- PROVIDED DATA:
= = = =

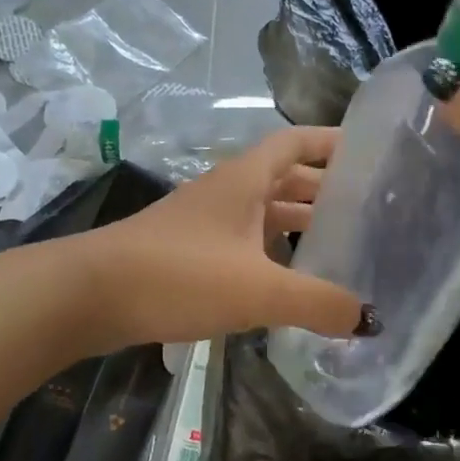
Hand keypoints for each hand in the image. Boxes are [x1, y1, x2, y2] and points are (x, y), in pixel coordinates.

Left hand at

= = = =

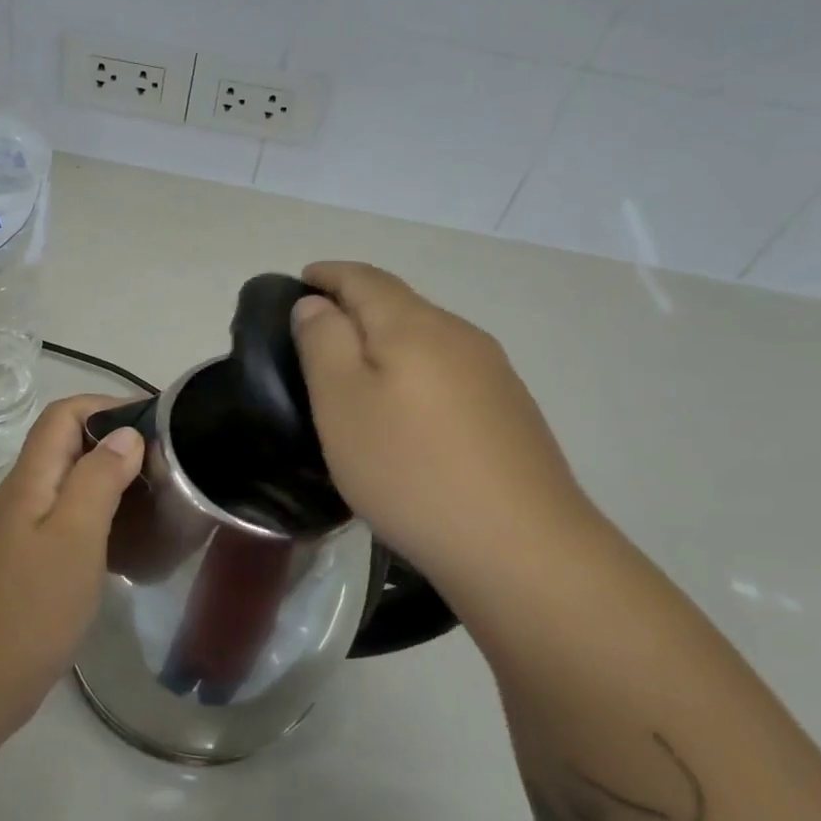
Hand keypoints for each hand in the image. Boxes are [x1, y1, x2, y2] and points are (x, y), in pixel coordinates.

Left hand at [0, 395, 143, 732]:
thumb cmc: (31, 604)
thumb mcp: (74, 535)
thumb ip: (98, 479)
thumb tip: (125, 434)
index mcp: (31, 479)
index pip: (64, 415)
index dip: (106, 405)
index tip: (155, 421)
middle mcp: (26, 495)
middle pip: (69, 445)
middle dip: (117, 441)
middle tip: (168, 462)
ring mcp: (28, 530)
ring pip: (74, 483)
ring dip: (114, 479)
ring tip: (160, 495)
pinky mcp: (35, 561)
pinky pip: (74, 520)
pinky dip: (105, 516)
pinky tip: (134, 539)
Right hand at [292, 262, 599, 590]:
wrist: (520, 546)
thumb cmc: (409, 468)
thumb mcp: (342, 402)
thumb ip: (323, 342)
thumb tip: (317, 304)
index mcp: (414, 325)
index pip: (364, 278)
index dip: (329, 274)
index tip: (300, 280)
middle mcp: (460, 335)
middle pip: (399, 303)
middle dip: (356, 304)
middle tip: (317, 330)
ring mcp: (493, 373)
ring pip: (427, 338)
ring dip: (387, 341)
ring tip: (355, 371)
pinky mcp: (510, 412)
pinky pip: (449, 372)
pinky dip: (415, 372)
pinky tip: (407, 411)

= = = =

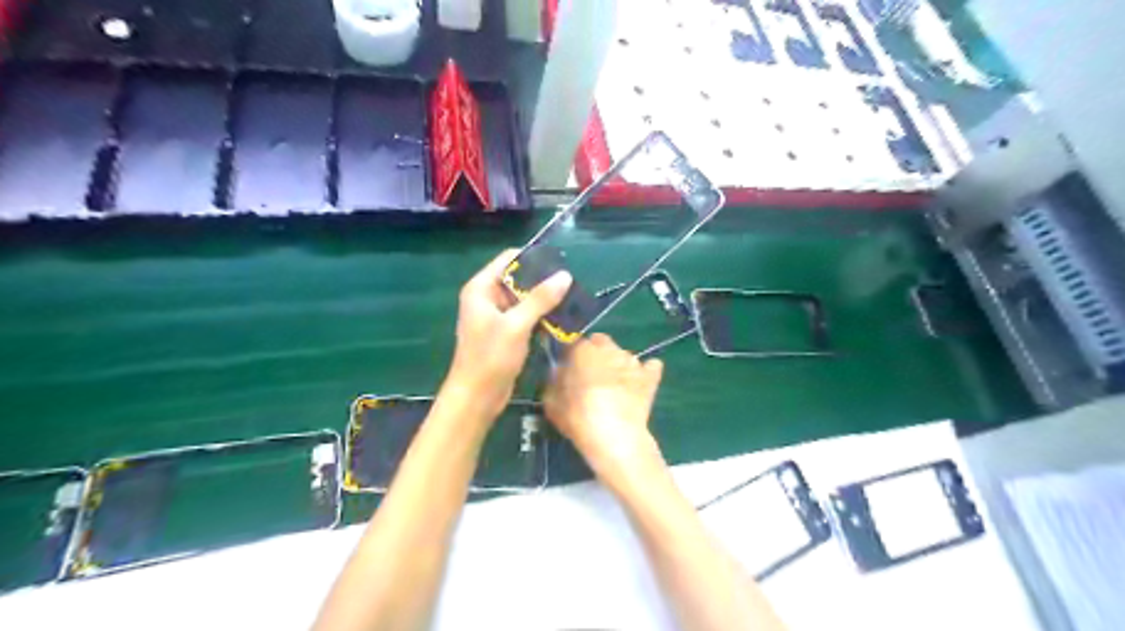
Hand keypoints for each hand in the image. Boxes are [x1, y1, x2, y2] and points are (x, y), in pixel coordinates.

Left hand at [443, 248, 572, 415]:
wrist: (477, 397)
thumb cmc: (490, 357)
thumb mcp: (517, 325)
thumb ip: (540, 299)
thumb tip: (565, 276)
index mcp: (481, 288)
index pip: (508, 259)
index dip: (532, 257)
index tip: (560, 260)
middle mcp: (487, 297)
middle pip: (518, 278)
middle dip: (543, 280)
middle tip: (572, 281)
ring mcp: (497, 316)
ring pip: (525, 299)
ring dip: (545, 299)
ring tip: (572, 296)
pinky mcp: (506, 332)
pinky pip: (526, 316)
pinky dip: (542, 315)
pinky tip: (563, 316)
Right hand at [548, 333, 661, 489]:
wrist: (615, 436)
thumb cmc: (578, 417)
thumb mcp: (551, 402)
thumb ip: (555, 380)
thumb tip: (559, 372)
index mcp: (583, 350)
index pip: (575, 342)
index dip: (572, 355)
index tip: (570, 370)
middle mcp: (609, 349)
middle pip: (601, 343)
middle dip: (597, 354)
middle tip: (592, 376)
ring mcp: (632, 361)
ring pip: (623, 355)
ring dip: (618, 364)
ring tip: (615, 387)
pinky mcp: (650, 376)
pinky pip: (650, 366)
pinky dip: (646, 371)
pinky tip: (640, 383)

= = = =

- WORK REQUIRED: Above are the records; copy exactly the lines from the line with "index mcp: (31, 479)" through the line with "pinky tip: (407, 411)", both included.

- ANSWER TO THE PROBLEM:
index mcp: (31, 479)
index pip: (64, 415)
index dip: (106, 405)
index tip: (155, 421)
middle mcp: (26, 495)
middle pip: (69, 445)
middle dip: (117, 441)
middle tip: (168, 462)
ring mcp: (28, 530)
ring pip: (74, 483)
ring dip: (114, 479)
ring tip: (160, 495)
pinky mcp: (35, 561)
pinky pip: (74, 520)
pinky dip: (105, 516)
pinky tip: (134, 539)
Right hand at [292, 262, 599, 590]:
wrist: (520, 546)
thumb cmc: (409, 468)
thumb mcp: (342, 402)
thumb ip: (323, 342)
thumb tip: (317, 304)
index mcp: (414, 325)
index pip: (364, 278)
index dip: (329, 274)
index tip: (300, 280)
middle mcp: (460, 335)
middle pip: (399, 303)
middle dip: (356, 304)
middle tip: (317, 330)
ring mcp: (493, 373)
ring pip: (427, 338)
ring dip: (387, 341)
ring tip: (355, 371)
pinky mcp: (510, 412)
pinky pip: (449, 372)
pinky dip: (415, 372)
pinky tip: (407, 411)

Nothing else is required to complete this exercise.